§ **TASK STATEMENT**
Copy every line of the records below, keeping each character, space, and line break unchanged.

§ **EXERCISE INPUTS**
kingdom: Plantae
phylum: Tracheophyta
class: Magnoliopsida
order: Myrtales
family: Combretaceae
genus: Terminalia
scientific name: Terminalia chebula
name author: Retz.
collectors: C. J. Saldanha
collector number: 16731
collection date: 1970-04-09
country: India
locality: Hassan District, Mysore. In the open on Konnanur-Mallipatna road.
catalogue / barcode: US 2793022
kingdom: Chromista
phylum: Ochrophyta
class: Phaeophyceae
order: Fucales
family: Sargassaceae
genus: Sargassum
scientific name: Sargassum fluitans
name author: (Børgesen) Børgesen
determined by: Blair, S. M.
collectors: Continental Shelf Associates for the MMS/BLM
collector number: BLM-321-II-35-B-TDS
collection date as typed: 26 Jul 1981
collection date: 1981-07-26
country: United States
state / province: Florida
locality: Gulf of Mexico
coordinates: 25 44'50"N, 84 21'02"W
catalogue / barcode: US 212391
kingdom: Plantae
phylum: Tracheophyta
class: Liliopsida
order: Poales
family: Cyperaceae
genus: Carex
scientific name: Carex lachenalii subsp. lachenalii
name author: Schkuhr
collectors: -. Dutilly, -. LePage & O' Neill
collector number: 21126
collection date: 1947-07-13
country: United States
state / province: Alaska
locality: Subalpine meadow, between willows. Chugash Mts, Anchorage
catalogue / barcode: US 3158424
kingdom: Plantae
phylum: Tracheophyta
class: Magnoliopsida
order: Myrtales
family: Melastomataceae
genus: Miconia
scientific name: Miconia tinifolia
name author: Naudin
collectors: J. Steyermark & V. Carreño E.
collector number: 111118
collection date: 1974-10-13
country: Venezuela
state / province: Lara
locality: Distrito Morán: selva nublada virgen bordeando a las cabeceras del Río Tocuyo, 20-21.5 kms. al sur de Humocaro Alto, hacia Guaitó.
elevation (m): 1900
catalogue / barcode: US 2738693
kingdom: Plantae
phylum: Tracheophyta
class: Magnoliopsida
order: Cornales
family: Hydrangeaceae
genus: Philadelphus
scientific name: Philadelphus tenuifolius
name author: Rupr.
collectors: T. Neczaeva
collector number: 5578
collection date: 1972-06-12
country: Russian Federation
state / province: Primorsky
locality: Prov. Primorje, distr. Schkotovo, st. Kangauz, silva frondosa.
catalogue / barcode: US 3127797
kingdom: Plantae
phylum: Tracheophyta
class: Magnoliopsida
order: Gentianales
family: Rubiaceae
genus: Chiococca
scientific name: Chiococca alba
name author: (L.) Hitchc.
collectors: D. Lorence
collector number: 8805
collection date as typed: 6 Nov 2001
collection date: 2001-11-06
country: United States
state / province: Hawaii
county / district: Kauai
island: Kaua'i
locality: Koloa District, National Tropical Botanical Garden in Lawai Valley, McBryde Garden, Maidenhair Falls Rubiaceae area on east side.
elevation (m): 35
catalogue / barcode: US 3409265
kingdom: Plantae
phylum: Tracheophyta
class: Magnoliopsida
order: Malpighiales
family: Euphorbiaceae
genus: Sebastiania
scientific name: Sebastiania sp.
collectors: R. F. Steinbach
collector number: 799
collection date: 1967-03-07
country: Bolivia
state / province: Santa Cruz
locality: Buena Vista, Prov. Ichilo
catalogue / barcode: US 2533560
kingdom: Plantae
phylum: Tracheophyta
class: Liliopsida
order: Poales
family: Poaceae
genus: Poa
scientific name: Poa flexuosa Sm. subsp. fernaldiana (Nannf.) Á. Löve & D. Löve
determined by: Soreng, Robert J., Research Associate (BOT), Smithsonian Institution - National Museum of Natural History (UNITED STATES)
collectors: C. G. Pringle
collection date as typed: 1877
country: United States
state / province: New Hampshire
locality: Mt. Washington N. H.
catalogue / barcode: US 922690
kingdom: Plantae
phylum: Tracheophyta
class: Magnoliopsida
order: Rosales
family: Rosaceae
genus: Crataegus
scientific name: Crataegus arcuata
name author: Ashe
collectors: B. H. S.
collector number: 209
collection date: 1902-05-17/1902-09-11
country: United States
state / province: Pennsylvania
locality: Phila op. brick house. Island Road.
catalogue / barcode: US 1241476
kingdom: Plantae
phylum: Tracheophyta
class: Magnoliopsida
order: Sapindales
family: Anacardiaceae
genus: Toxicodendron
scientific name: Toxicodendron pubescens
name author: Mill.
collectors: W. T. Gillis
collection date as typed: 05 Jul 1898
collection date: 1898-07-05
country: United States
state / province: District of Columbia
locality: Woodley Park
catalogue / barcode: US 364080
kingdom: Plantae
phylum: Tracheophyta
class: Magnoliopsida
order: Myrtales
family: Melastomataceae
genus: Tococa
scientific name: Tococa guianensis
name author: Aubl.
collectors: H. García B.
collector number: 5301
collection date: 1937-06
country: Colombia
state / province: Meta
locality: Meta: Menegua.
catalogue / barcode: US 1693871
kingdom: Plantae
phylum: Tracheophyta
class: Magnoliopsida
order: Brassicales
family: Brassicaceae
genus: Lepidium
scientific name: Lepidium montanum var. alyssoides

§ **FINAL RESULT**
kingdom: Plantae
phylum: Tracheophyta
class: Magnoliopsida
order: Myrtales
family: Combretaceae
genus: Terminalia
scientific name: Terminalia chebula
name author: Retz.
collectors: C. J. Saldanha
collector number: 16731
collection date: 1970-04-09
country: India
locality: Hassan District, Mysore. In the open on Konnanur-Mallipatna road.
catalogue / barcode: US 2793022
kingdom: Chromista
phylum: Ochrophyta
class: Phaeophyceae
order: Fucales
family: Sargassaceae
genus: Sargassum
scientific name: Sargassum fluitans
name author: (Børgesen) Børgesen
determined by: Blair, S. M.
collectors: Continental Shelf Associates for the MMS/BLM
collector number: BLM-321-II-35-B-TDS
collection date as typed: 26 Jul 1981
collection date: 1981-07-26
country: United States
state / province: Florida
locality: Gulf of Mexico
coordinates: 25 44'50"N, 84 21'02"W
catalogue / barcode: US 212391
kingdom: Plantae
phylum: Tracheophyta
class: Liliopsida
order: Poales
family: Cyperaceae
genus: Carex
scientific name: Carex lachenalii subsp. lachenalii
name author: Schkuhr
collectors: -. Dutilly, -. LePage & O' Neill
collector number: 21126
collection date: 1947-07-13
country: United States
state / province: Alaska
locality: Subalpine meadow, between willows. Chugash Mts, Anchorage
catalogue / barcode: US 3158424
kingdom: Plantae
phylum: Tracheophyta
class: Magnoliopsida
order: Myrtales
family: Melastomataceae
genus: Miconia
scientific name: Miconia tinifolia
name author: Naudin
collectors: J. Steyermark & V. Carreño E.
collector number: 111118
collection date: 1974-10-13
country: Venezuela
state / province: Lara
locality: Distrito Morán: selva nublada virgen bordeando a las cabeceras del Río Tocuyo, 20-21.5 kms. al sur de Humocaro Alto, hacia Guaitó.
elevation (m): 1900
catalogue / barcode: US 2738693
kingdom: Plantae
phylum: Tracheophyta
class: Magnoliopsida
order: Cornales
family: Hydrangeaceae
genus: Philadelphus
scientific name: Philadelphus tenuifolius
name author: Rupr.
collectors: T. Neczaeva
collector number: 5578
collection date: 1972-06-12
country: Russian Federation
state / province: Primorsky
locality: Prov. Primorje, distr. Schkotovo, st. Kangauz, silva frondosa.
catalogue / barcode: US 3127797
kingdom: Plantae
phylum: Tracheophyta
class: Magnoliopsida
order: Gentianales
family: Rubiaceae
genus: Chiococca
scientific name: Chiococca alba
name author: (L.) Hitchc.
collectors: D. Lorence
collector number: 8805
collection date as typed: 6 Nov 2001
collection date: 2001-11-06
country: United States
state / province: Hawaii
county / district: Kauai
island: Kaua'i
locality: Koloa District, National Tropical Botanical Garden in Lawai Valley, McBryde Garden, Maidenhair Falls Rubiaceae area on east side.
elevation (m): 35
catalogue / barcode: US 3409265
kingdom: Plantae
phylum: Tracheophyta
class: Magnoliopsida
order: Malpighiales
family: Euphorbiaceae
genus: Sebastiania
scientific name: Sebastiania sp.
collectors: R. F. Steinbach
collector number: 799
collection date: 1967-03-07
country: Bolivia
state / province: Santa Cruz
locality: Buena Vista, Prov. Ichilo
catalogue / barcode: US 2533560
kingdom: Plantae
phylum: Tracheophyta
class: Liliopsida
order: Poales
family: Poaceae
genus: Poa
scientific name: Poa flexuosa Sm. subsp. fernaldiana (Nannf.) Á. Löve & D. Löve
determined by: Soreng, Robert J., Research Associate (BOT), Smithsonian Institution - National Museum of Natural History (UNITED STATES)
collectors: C. G. Pringle
collection date as typed: 1877
country: United States
state / province: New Hampshire
locality: Mt. Washington N. H.
catalogue / barcode: US 922690
kingdom: Plantae
phylum: Tracheophyta
class: Magnoliopsida
order: Rosales
family: Rosaceae
genus: Crataegus
scientific name: Crataegus arcuata
name author: Ashe
collectors: B. H. S.
collector number: 209
collection date: 1902-05-17/1902-09-11
country: United States
state / province: Pennsylvania
locality: Phila op. brick house. Island Road.
catalogue / barcode: US 1241476
kingdom: Plantae
phylum: Tracheophyta
class: Magnoliopsida
order: Sapindales
family: Anacardiaceae
genus: Toxicodendron
scientific name: Toxicodendron pubescens
name author: Mill.
collectors: W. T. Gillis
collection date as typed: 05 Jul 1898
collection date: 1898-07-05
country: United States
state / province: District of Columbia
locality: Woodley Park
catalogue / barcode: US 364080
kingdom: Plantae
phylum: Tracheophyta
class: Magnoliopsida
order: Myrtales
family: Melastomataceae
genus: Tococa
scientific name: Tococa guianensis
name author: Aubl.
collectors: H. García B.
collector number: 5301
collection date: 1937-06
country: Colombia
state / province: Meta
locality: Meta: Menegua.
catalogue / barcode: US 1693871
kingdom: Plantae
phylum: Tracheophyta
class: Magnoliopsida
order: Brassicales
family: Brassicaceae
genus: Lepidium
scientific name: Lepidium montanum var. alyssoides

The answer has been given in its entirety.